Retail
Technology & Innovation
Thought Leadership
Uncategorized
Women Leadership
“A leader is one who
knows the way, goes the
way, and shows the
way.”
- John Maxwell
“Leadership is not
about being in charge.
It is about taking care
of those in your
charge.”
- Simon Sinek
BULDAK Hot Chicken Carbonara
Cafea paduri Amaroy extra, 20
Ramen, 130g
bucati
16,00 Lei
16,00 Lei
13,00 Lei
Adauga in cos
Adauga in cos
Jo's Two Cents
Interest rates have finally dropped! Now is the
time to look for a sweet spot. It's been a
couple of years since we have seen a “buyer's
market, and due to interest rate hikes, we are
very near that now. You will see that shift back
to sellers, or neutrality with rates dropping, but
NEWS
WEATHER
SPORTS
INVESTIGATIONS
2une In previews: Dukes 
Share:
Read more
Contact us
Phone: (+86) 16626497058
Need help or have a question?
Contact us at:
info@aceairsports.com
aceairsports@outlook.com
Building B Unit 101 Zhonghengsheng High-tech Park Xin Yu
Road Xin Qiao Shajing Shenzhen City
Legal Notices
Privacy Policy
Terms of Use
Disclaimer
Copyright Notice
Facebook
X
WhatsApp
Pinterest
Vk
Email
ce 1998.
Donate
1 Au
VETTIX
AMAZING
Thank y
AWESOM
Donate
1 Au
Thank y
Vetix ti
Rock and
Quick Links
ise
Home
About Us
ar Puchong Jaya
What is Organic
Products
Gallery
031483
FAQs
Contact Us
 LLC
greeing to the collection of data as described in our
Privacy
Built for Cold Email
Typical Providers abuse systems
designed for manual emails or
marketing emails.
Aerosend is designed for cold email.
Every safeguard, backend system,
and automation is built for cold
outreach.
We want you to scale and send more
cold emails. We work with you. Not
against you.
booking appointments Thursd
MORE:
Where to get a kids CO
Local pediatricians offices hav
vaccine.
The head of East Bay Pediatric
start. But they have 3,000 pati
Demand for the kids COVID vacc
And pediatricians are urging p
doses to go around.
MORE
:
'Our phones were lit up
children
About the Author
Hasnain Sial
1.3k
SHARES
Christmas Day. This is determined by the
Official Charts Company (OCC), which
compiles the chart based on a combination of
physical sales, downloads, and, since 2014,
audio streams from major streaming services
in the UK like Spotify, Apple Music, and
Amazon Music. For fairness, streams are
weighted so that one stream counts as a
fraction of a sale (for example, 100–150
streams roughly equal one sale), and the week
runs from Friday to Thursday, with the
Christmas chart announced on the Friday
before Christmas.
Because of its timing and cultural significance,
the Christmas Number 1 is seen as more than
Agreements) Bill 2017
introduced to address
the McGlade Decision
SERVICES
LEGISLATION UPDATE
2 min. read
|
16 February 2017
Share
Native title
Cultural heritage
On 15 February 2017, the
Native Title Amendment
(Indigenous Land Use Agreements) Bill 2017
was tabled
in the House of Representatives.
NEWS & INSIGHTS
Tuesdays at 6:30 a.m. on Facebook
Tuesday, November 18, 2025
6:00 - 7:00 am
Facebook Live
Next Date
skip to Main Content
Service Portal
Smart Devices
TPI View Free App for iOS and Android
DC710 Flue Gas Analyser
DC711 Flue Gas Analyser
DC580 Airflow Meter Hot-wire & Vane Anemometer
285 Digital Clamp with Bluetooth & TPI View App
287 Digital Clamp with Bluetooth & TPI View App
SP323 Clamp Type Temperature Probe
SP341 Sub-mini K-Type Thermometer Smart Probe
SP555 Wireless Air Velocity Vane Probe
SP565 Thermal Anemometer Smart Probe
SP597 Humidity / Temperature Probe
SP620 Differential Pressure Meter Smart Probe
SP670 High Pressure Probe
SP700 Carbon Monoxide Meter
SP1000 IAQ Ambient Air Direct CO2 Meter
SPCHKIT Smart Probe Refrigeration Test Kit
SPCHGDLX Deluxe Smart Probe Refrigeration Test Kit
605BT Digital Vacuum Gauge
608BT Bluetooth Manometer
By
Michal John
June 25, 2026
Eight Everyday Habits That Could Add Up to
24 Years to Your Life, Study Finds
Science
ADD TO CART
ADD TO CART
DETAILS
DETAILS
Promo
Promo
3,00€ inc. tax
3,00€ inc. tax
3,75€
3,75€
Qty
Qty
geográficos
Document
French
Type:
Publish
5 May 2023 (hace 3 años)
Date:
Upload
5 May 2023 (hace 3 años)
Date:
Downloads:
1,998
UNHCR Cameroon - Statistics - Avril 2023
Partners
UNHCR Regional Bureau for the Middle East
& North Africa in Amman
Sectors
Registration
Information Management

_Request:_ Among the entries above, the line containing "(Indigenous Land Use Agreements) Bill 2017", the line containing "285 Digital Clamp", and all lines between them are to be restated word for word; nothing else belongs in the reply.

_Exercise result:_
(Indigenous Land Use Agreements) Bill 2017
was tabled
in the House of Representatives.
NEWS & INSIGHTS
Tuesdays at 6:30 a.m. on Facebook
Tuesday, November 18, 2025
6:00 - 7:00 am
Facebook Live
Next Date
skip to Main Content
Service Portal
Smart Devices
TPI View Free App for iOS and Android
DC710 Flue Gas Analyser
DC711 Flue Gas Analyser
DC580 Airflow Meter Hot-wire & Vane Anemometer
285 Digital Clamp with Bluetooth & TPI View App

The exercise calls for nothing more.